Asynchronous Stochastic Block Coordinate Descent with Variance Reduction
This work addresses scalability issues in large-scale optimization for machine learning practitioners, offering incremental improvements in asynchronous parallel methods.
The paper tackles the problem of optimizing composite objective functions common in machine learning and computer vision by proposing an asynchronous stochastic block coordinate descent algorithm with variance reduction (AsySBCDVR), achieving linear convergence for strongly convex functions and sublinear for general convex functions, with near-linear speedup on shared-memory systems.

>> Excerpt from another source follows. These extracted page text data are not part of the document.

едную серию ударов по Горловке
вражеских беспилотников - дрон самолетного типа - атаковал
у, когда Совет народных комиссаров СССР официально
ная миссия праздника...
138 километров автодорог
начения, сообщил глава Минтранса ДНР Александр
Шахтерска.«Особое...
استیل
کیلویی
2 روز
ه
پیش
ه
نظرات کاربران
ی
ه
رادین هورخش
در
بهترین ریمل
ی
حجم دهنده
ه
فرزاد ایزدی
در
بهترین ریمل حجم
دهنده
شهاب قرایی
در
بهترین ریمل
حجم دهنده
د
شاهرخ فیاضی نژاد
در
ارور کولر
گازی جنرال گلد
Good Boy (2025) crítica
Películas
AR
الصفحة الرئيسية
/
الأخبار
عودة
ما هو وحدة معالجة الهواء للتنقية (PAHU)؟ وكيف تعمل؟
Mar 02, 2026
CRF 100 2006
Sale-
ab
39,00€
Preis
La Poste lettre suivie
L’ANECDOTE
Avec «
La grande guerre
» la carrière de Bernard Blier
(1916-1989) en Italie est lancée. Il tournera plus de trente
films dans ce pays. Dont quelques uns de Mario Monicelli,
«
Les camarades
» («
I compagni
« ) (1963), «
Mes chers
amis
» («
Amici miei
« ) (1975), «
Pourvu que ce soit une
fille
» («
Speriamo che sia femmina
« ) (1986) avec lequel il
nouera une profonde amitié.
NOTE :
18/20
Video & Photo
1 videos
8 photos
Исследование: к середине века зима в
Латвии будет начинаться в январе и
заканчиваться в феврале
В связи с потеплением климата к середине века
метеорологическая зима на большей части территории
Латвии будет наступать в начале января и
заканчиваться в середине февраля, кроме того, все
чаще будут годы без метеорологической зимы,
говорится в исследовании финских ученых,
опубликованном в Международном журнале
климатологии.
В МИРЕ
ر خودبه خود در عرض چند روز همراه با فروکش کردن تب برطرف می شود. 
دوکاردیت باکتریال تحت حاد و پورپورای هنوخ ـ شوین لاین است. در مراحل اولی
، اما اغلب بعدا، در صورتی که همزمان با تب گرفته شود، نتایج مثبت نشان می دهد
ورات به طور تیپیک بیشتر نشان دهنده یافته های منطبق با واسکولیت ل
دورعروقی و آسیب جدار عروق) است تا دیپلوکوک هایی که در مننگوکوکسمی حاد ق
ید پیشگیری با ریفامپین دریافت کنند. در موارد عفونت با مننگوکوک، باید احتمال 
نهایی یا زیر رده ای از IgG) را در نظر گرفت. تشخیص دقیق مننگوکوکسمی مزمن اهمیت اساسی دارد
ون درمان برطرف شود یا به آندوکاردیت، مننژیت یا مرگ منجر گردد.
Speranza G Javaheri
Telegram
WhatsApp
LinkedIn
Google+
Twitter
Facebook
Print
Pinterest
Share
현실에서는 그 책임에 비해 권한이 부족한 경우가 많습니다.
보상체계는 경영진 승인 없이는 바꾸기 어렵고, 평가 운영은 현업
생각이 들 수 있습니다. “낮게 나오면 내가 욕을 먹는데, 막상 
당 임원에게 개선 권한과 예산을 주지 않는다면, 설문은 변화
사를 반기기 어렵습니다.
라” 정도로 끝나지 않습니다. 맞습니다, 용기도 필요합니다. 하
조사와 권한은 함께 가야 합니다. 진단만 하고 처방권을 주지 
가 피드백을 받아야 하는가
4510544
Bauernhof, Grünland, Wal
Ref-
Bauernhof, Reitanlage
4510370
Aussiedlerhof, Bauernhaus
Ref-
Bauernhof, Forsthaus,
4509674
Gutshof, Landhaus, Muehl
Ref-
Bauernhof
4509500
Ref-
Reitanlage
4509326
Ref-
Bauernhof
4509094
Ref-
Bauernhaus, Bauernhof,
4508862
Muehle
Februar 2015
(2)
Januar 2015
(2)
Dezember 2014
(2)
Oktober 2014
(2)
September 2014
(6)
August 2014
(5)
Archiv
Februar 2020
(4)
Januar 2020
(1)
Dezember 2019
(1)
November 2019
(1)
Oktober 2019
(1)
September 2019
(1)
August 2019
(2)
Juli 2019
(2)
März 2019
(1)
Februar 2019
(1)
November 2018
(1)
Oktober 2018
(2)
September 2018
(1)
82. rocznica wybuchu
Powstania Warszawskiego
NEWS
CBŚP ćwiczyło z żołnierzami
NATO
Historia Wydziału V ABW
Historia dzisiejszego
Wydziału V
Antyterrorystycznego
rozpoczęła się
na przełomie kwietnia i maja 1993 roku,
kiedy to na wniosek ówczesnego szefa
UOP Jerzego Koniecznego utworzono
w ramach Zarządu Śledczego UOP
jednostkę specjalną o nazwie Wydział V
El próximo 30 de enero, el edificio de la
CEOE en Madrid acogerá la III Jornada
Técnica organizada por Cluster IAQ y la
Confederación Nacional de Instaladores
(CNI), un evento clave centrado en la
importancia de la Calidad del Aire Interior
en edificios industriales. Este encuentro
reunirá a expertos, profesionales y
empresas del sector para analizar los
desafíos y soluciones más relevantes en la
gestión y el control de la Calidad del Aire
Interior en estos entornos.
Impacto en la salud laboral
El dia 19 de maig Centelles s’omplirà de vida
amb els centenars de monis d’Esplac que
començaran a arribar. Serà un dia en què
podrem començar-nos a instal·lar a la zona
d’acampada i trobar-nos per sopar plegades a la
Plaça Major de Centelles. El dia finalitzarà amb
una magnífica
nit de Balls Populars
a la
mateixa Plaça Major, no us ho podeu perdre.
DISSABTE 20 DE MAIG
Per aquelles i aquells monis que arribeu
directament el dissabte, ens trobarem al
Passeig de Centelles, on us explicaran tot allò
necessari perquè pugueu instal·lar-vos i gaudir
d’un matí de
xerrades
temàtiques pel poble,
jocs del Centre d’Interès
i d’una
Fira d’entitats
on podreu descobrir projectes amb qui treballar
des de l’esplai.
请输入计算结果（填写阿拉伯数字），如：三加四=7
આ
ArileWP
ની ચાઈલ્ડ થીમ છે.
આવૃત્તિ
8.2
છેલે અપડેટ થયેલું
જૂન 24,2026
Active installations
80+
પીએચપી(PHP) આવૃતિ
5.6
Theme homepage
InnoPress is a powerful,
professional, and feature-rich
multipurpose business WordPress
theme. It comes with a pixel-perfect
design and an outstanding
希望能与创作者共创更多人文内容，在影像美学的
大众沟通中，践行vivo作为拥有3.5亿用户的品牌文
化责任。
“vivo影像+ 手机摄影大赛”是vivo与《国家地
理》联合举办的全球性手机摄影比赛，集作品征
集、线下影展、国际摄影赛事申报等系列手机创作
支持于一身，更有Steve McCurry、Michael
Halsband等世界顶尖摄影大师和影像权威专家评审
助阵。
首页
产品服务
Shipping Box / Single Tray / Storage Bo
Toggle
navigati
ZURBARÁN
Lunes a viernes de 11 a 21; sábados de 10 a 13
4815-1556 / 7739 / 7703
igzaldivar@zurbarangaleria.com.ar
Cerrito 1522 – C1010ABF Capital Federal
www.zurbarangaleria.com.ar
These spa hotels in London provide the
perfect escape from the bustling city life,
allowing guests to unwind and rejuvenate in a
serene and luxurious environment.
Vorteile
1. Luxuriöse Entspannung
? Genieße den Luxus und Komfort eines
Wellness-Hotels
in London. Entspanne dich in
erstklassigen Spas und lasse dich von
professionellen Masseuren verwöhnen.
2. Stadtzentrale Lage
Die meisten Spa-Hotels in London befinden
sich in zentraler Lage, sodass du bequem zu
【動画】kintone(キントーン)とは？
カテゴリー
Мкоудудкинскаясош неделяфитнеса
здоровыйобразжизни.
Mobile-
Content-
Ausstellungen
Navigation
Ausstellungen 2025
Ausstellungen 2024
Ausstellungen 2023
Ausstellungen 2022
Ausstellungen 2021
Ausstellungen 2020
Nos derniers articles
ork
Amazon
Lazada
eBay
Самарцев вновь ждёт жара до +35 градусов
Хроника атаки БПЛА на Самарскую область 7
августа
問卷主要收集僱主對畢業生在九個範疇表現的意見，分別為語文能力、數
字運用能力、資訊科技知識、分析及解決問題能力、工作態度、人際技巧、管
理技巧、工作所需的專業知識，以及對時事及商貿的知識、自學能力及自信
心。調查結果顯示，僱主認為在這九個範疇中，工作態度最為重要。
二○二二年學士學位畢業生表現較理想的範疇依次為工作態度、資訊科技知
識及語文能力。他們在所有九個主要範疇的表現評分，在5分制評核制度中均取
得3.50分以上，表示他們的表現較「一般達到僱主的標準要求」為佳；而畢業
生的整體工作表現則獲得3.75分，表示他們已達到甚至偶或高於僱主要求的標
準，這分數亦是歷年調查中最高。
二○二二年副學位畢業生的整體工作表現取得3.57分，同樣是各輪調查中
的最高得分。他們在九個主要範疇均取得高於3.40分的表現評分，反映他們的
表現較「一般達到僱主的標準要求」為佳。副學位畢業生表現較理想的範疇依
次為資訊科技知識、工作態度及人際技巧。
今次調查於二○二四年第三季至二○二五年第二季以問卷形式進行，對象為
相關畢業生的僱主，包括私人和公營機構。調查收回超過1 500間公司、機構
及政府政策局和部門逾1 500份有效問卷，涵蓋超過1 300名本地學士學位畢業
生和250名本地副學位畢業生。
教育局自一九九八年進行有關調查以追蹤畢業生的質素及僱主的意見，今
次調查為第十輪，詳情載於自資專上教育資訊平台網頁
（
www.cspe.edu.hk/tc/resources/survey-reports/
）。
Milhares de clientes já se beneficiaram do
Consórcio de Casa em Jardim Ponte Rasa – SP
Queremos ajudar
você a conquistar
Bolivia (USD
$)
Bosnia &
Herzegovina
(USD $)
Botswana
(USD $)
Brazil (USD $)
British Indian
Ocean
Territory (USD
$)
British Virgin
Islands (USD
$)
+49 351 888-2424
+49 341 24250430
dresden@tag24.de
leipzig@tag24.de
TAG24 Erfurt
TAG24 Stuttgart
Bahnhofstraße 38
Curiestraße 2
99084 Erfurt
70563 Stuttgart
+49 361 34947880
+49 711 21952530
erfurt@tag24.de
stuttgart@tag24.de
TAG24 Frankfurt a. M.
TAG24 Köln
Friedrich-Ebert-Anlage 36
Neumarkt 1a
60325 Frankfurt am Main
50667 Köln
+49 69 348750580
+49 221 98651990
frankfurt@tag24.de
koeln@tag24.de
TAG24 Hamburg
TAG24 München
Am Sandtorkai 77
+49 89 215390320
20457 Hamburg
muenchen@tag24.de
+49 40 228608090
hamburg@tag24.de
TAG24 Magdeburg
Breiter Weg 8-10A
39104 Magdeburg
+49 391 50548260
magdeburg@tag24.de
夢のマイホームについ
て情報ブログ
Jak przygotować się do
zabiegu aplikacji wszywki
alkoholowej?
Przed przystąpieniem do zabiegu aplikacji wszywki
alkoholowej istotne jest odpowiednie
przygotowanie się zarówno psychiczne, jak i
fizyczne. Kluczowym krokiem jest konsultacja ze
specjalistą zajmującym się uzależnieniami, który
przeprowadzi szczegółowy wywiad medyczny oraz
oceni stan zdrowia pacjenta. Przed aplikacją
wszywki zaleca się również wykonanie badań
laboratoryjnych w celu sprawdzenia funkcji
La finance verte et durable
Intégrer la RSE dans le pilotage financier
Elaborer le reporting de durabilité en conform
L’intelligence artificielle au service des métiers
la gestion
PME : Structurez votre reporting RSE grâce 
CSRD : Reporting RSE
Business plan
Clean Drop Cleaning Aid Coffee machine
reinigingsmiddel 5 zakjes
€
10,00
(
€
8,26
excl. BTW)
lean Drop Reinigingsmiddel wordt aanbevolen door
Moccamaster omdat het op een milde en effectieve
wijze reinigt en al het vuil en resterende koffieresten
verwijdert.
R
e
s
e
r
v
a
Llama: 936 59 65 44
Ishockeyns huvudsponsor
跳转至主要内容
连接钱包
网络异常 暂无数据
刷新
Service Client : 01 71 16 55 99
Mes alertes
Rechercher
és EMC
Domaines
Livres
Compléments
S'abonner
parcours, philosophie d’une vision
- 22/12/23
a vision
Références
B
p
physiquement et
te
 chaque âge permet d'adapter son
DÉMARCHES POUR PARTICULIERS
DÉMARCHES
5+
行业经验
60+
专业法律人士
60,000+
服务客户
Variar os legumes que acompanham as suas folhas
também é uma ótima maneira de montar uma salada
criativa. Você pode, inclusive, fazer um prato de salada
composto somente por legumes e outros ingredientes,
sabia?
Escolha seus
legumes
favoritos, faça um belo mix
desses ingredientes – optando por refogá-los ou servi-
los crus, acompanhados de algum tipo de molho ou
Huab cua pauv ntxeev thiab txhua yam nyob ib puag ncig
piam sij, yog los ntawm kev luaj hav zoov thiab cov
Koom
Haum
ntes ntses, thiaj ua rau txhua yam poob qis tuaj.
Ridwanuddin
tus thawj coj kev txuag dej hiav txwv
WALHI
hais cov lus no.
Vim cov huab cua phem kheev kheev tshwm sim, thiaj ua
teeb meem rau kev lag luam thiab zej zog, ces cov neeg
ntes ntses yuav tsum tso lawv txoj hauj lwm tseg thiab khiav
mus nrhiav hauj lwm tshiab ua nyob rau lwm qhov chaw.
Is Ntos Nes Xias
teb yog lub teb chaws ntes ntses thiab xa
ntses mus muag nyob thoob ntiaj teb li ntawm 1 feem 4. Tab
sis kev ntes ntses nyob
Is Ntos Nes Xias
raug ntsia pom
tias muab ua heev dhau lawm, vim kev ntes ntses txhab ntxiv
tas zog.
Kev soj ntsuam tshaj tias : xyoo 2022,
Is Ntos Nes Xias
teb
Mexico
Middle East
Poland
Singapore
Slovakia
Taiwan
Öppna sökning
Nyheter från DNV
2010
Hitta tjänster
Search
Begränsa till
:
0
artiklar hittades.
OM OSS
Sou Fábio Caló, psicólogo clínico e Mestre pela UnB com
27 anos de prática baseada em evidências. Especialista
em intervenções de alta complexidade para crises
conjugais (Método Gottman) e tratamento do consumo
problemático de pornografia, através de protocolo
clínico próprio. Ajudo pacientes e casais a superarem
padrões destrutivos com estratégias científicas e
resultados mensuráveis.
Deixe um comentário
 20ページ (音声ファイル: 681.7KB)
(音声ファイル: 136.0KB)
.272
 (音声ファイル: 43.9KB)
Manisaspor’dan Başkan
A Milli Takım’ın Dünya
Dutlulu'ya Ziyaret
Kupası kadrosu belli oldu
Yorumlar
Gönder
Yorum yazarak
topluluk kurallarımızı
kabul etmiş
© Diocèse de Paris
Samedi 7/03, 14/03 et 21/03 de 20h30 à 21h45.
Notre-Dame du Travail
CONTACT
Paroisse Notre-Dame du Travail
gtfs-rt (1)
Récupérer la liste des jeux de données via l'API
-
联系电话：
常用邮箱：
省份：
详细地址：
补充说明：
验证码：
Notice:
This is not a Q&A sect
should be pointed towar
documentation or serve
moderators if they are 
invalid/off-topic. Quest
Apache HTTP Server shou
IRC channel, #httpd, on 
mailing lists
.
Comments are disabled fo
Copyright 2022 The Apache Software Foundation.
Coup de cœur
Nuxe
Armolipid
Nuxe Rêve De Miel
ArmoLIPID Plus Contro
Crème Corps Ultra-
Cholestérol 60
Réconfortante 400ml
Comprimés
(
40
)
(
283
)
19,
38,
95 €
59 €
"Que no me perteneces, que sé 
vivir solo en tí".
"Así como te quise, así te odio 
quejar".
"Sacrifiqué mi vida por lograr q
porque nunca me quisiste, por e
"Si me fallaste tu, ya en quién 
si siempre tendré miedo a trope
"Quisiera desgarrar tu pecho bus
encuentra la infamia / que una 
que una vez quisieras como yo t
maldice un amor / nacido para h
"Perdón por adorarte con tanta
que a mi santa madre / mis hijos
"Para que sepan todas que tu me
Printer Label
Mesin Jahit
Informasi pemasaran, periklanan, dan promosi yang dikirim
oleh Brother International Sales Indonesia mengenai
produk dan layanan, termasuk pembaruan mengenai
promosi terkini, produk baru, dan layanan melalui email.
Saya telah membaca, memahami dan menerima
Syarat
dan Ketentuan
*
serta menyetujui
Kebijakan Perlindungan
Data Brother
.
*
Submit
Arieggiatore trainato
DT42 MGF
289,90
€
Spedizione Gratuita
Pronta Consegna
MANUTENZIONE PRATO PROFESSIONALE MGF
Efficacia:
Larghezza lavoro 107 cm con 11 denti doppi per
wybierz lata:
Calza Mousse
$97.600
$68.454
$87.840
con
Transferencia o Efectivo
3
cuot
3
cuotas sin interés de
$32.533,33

Asynchronous parallel implementations for stochastic optimization have received huge successes in theory and practice recently. Asynchronous implementations with lock-free are more efficient than the one with writing or reading lock. In this paper, we focus on a composite objective function consisting of a smooth convex function $f$ and a block separable convex function, which widely exists in machine learning and computer vision. We propose an asynchronous stochastic block coordinate descent algorithm with the accelerated technology of variance reduction (AsySBCDVR), which are with lock-free in the implementation and analysis. AsySBCDVR is particularly important because it can scale well with the sample size and dimension simultaneously. We prove that AsySBCDVR achieves a linear convergence rate when the function $f$ is with the optimal strong convexity property, and a sublinear rate when $f$ is with the general convexity. More importantly, a near-linear speedup on a parallel system with shared memory can be obtained.